WHAT IS NEEDED » In the passage about the Christmas tree, where were the gifts set instead of under the tree?

━━ TEXT UNDER STUDY ━━

Anyway, otherwise, most years I tried to get a group shot of everyone in front of the tree. I didn't manage that last year, and only got a rather pretty shot of the Christmas Tree itself.
Not long after Shobhit and I got to the house on Saturday evening, I said, "So where's the Christmas Tree? Shall I help you put it up?"
And Mom hesitated slightly shyly, then said, "I'm not putting the tree up this year." Of course I responded with mild incredulousness: "Why not!" And she said, "I'm only be putting it up for you. Bill says he doesn't want it, and Christopher says he doesn't want it." I guess it's a fair point to ask what the point is of going to the trouble just for the two days I'd be visiting -- although I still think it would make a difference to them to have it up on Christmas Day. I usually set their gifts under the tree, and now I just had to set them on the windowsill leaning against the window.

━━━
━━ DATA TO EXAMINE ━━

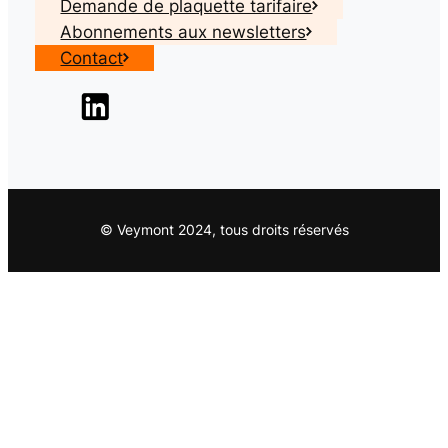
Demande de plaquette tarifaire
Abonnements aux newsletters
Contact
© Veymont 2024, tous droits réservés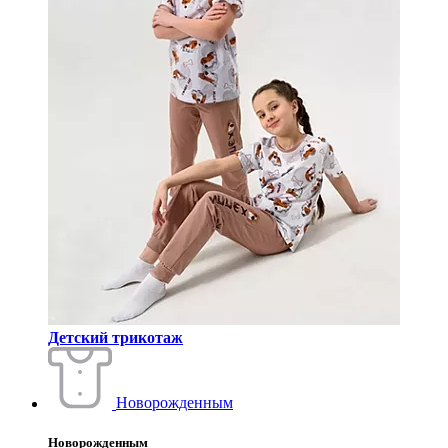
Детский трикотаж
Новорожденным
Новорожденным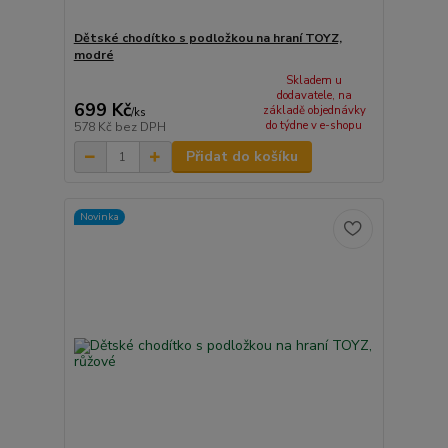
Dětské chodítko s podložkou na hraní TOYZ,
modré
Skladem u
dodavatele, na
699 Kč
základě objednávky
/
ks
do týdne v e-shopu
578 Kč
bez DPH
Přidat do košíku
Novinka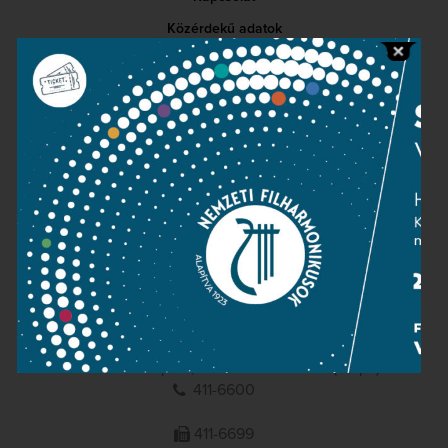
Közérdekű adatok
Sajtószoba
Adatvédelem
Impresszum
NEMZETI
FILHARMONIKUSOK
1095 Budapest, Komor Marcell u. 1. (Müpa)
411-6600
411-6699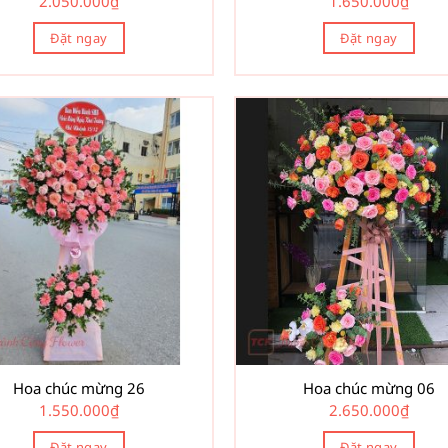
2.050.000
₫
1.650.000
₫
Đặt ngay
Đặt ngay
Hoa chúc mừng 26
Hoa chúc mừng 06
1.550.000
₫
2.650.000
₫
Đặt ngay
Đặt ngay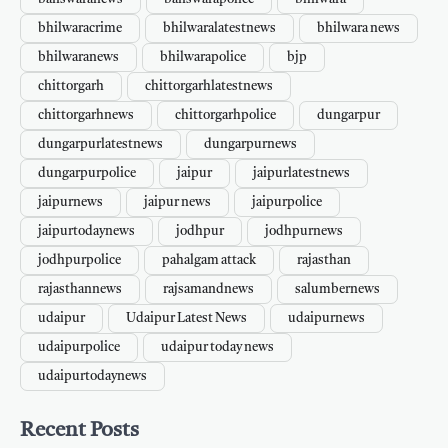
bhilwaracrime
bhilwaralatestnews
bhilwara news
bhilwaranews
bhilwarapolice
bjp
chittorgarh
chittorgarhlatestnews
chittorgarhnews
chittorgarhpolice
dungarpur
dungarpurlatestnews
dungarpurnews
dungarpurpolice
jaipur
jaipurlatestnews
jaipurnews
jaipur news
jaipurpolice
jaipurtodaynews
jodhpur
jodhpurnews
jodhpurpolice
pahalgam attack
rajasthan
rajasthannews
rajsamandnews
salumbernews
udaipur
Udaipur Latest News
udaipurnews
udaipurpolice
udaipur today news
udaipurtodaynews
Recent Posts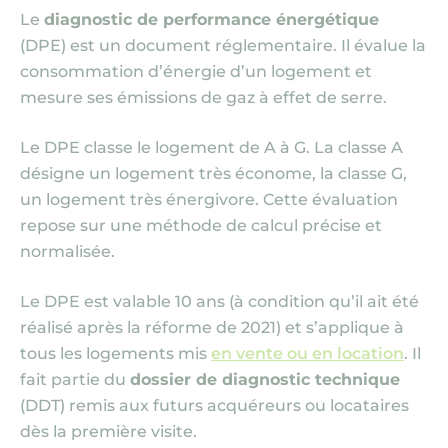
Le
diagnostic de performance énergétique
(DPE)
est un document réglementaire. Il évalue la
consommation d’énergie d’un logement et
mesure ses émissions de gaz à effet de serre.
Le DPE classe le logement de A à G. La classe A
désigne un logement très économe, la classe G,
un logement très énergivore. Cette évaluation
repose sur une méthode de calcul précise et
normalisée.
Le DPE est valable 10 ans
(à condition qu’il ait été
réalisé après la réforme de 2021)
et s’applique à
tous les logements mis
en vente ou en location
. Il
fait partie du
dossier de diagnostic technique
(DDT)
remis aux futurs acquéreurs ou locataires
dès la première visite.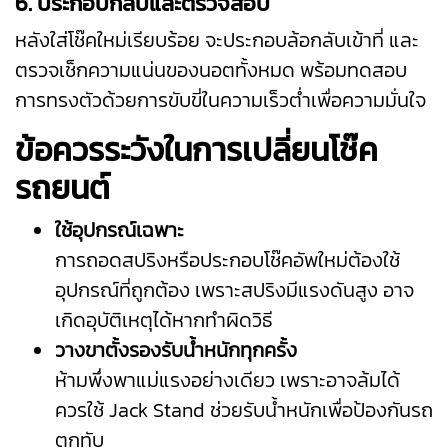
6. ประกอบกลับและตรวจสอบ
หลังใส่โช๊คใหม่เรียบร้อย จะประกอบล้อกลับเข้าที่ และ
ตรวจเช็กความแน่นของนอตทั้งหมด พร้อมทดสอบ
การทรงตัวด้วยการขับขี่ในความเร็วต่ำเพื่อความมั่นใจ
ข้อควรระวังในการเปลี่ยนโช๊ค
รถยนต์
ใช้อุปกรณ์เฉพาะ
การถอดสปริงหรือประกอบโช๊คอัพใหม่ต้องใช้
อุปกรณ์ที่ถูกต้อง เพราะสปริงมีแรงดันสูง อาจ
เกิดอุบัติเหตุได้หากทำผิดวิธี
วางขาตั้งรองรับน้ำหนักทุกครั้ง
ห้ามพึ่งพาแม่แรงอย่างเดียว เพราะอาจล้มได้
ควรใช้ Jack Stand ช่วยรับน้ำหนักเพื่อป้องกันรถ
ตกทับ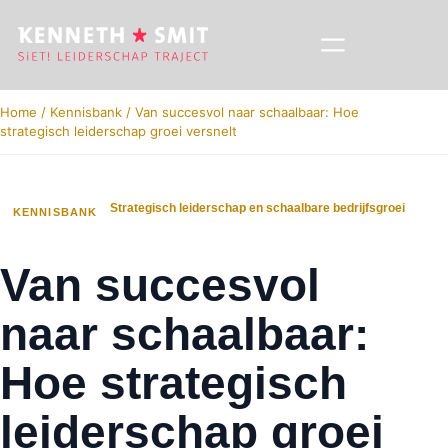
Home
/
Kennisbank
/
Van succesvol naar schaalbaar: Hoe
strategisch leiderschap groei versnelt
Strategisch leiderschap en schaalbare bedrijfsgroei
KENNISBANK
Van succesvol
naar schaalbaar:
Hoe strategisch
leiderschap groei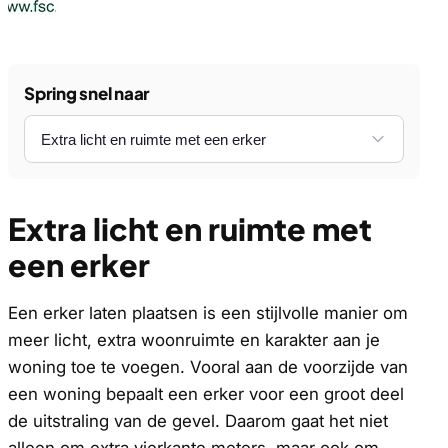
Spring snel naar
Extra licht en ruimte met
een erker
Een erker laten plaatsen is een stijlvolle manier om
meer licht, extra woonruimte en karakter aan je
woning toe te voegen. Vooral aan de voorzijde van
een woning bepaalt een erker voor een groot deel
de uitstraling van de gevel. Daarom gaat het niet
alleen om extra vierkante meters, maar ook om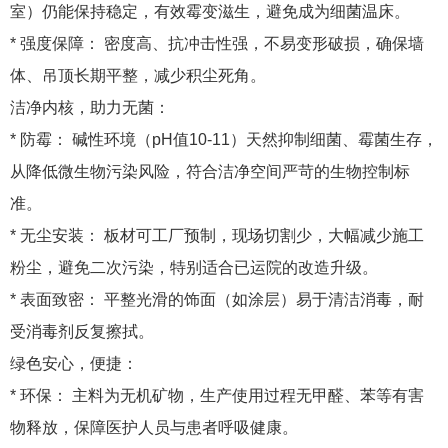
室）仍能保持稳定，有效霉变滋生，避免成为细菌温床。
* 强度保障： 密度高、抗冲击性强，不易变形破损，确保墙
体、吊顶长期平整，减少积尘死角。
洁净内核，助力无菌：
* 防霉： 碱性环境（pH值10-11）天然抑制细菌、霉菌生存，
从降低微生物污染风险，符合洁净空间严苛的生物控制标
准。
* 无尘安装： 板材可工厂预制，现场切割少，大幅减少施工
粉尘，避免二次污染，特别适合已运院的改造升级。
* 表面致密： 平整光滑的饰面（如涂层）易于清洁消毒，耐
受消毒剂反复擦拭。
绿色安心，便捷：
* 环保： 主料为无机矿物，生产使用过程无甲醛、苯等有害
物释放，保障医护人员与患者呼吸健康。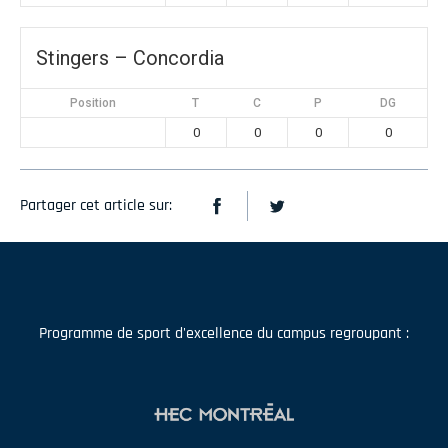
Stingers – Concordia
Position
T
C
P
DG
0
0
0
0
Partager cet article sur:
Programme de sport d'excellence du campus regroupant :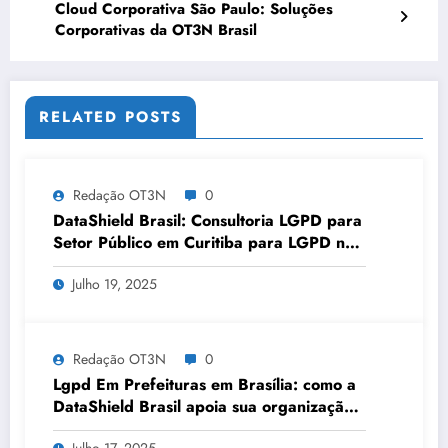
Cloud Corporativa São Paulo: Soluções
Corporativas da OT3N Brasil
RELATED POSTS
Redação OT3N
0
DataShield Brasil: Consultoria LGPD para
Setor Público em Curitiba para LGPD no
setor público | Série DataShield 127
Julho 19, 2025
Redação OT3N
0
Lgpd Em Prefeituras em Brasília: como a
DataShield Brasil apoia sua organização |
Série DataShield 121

━━━

TASK RESPONSE » On the windowsill, leaning against the window.